TASK DIRECTIONS:
Two lines below mark the span: the one containing "known as rakyll/boom" and the one containing "[libuv / libuv](https://github.com/libuv/libuv):Cross-platform". Set down both, plus every line between, exactly as they stand, and nothing else.

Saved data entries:
-------------------------

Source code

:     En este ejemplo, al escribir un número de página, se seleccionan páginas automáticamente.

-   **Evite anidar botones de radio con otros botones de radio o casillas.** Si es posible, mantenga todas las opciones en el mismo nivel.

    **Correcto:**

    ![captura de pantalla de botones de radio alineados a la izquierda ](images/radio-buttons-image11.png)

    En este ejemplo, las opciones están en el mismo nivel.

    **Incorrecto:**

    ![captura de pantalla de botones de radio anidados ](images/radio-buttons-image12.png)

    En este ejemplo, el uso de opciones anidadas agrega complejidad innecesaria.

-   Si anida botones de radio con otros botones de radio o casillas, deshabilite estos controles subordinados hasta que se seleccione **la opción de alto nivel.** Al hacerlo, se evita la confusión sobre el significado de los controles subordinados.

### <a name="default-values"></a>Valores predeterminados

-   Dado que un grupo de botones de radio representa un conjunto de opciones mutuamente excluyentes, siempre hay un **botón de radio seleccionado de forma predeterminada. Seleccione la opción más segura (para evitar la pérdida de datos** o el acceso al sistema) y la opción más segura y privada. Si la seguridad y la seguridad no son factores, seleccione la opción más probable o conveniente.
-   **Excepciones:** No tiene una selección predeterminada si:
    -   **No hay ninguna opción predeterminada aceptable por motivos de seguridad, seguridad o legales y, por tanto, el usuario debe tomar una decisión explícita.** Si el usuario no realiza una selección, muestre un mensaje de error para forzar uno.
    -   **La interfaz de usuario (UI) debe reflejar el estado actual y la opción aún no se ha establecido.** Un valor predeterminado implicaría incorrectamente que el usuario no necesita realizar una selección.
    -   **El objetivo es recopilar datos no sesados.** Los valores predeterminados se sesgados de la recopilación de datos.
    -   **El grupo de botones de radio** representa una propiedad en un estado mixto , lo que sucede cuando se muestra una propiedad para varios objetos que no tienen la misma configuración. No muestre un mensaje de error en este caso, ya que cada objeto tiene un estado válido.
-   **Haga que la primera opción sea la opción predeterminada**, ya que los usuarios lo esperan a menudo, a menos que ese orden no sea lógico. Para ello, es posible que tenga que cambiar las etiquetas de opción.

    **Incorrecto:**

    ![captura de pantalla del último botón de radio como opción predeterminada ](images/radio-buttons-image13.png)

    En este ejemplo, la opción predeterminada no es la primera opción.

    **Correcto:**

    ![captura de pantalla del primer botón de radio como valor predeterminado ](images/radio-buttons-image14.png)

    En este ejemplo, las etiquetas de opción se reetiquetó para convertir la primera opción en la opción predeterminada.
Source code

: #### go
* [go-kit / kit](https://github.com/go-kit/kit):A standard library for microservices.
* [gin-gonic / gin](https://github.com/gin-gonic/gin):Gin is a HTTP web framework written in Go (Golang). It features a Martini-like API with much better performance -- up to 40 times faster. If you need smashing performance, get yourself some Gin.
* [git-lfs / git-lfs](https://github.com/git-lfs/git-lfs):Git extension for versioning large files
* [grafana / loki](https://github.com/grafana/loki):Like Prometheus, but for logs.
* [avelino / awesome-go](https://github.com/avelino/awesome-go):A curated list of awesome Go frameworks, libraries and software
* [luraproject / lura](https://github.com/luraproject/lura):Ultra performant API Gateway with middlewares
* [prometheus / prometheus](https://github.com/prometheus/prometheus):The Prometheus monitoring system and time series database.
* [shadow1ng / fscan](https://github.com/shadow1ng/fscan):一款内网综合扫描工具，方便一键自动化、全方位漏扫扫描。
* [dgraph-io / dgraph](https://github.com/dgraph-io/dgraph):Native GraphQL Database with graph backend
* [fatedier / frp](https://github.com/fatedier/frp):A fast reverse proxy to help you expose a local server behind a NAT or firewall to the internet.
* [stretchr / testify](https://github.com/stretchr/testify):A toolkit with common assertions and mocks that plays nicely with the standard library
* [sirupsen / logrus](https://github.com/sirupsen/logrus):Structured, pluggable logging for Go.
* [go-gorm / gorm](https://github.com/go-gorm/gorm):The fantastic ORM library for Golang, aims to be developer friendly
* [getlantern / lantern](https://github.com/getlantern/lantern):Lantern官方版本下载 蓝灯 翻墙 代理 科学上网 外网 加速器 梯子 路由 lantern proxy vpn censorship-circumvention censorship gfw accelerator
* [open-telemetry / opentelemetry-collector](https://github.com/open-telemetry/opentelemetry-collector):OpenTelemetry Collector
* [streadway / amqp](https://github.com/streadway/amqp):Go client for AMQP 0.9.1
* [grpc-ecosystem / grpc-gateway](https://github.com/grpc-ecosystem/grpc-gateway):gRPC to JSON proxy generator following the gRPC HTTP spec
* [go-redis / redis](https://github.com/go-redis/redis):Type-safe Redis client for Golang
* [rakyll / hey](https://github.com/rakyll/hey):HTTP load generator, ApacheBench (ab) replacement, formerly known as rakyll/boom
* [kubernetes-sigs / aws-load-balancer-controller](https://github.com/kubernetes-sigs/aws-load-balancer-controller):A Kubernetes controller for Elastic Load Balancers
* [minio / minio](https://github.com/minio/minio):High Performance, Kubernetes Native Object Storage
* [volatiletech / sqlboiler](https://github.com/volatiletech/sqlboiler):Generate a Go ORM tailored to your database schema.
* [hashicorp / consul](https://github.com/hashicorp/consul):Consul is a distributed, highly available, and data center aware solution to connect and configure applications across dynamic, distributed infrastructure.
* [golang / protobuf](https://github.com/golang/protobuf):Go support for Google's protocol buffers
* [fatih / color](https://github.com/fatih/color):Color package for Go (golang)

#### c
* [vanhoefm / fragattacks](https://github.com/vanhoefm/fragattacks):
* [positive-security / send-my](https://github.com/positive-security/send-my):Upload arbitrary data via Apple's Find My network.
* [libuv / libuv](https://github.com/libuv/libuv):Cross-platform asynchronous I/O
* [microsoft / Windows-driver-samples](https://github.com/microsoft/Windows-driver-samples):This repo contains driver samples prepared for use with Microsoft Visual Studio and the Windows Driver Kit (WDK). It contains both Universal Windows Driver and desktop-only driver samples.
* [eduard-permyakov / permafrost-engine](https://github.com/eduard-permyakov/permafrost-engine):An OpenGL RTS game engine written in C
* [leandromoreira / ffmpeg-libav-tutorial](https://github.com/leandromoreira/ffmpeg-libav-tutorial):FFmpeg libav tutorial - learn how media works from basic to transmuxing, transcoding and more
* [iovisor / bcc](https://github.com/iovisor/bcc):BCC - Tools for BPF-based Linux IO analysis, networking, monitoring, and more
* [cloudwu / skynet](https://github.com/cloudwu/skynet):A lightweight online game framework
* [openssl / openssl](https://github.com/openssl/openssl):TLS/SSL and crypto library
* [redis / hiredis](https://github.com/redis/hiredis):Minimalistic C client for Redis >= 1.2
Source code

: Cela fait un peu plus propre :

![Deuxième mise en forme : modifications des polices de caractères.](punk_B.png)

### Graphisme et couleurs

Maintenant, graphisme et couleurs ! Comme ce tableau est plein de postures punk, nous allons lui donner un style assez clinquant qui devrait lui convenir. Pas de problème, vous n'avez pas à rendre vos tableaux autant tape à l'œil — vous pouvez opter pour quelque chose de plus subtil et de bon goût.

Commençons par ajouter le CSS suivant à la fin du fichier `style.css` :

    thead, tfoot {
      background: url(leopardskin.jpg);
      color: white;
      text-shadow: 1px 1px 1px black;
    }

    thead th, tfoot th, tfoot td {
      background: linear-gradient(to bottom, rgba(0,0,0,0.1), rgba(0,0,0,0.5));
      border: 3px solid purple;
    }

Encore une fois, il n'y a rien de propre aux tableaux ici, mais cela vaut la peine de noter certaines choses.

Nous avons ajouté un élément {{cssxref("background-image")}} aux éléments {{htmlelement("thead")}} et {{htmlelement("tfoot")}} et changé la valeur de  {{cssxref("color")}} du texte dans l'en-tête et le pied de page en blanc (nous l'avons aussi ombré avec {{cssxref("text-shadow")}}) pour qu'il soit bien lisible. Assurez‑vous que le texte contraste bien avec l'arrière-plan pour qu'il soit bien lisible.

-------------------------

PROBLEM SOLUTION:
* [rakyll / hey](https://github.com/rakyll/hey):HTTP load generator, ApacheBench (ab) replacement, formerly known as rakyll/boom
* [kubernetes-sigs / aws-load-balancer-controller](https://github.com/kubernetes-sigs/aws-load-balancer-controller):A Kubernetes controller for Elastic Load Balancers
* [minio / minio](https://github.com/minio/minio):High Performance, Kubernetes Native Object Storage
* [volatiletech / sqlboiler](https://github.com/volatiletech/sqlboiler):Generate a Go ORM tailored to your database schema.
* [hashicorp / consul](https://github.com/hashicorp/consul):Consul is a distributed, highly available, and data center aware solution to connect and configure applications across dynamic, distributed infrastructure.
* [golang / protobuf](https://github.com/golang/protobuf):Go support for Google's protocol buffers
* [fatih / color](https://github.com/fatih/color):Color package for Go (golang)

#### c
* [vanhoefm / fragattacks](https://github.com/vanhoefm/fragattacks):
* [positive-security / send-my](https://github.com/positive-security/send-my):Upload arbitrary data via Apple's Find My network.
* [libuv / libuv](https://github.com/libuv/libuv):Cross-platform asynchronous I/O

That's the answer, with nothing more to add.